Segment Start: EXTRACTED RECORDS

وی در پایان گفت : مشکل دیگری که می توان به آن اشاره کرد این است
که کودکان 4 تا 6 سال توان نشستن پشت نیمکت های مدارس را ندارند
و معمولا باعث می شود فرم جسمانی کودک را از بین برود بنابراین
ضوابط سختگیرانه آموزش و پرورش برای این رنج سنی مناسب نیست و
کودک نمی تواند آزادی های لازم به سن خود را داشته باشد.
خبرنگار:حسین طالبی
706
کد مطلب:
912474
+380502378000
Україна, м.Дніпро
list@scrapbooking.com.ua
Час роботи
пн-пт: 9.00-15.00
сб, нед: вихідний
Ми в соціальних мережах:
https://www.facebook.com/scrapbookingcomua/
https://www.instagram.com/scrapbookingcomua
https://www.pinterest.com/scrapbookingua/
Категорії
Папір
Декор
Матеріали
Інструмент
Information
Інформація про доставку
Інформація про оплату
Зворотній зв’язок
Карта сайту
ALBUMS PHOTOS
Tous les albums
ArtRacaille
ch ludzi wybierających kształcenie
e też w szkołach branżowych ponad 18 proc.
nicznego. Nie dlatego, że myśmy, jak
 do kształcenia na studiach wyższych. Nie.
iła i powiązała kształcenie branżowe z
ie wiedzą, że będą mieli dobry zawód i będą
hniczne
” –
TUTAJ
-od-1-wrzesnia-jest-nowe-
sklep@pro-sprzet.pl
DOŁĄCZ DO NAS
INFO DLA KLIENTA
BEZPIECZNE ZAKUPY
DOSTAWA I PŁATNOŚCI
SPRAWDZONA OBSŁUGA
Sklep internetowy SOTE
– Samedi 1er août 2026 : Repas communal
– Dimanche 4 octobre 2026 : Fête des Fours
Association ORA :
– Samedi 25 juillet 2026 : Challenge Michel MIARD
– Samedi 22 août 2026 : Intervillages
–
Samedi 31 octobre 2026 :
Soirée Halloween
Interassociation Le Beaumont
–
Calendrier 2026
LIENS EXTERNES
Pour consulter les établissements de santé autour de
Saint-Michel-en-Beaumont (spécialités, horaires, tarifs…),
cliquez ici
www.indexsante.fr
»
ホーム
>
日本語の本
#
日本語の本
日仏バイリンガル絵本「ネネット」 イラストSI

Segment End: EXTRACTED RECORDS

▶ **PROBLEM STATEMENT**: Set down precisely the lines above between the line holding "Інформація про оплату" and the line holding "LIENS EXTERNES", inclusive, and nothing beyond them.

▶ **ANSWER FOR THE TASK**:
Інформація про оплату
Зворотній зв’язок
Карта сайту
ALBUMS PHOTOS
Tous les albums
ArtRacaille
ch ludzi wybierających kształcenie
e też w szkołach branżowych ponad 18 proc.
nicznego. Nie dlatego, że myśmy, jak
 do kształcenia na studiach wyższych. Nie.
iła i powiązała kształcenie branżowe z
ie wiedzą, że będą mieli dobry zawód i będą
hniczne
” –
TUTAJ
-od-1-wrzesnia-jest-nowe-
sklep@pro-sprzet.pl
DOŁĄCZ DO NAS
INFO DLA KLIENTA
BEZPIECZNE ZAKUPY
DOSTAWA I PŁATNOŚCI
SPRAWDZONA OBSŁUGA
Sklep internetowy SOTE
– Samedi 1er août 2026 : Repas communal
– Dimanche 4 octobre 2026 : Fête des Fours
Association ORA :
– Samedi 25 juillet 2026 : Challenge Michel MIARD
– Samedi 22 août 2026 : Intervillages
–
Samedi 31 octobre 2026 :
Soirée Halloween
Interassociation Le Beaumont
–
Calendrier 2026
LIENS EXTERNES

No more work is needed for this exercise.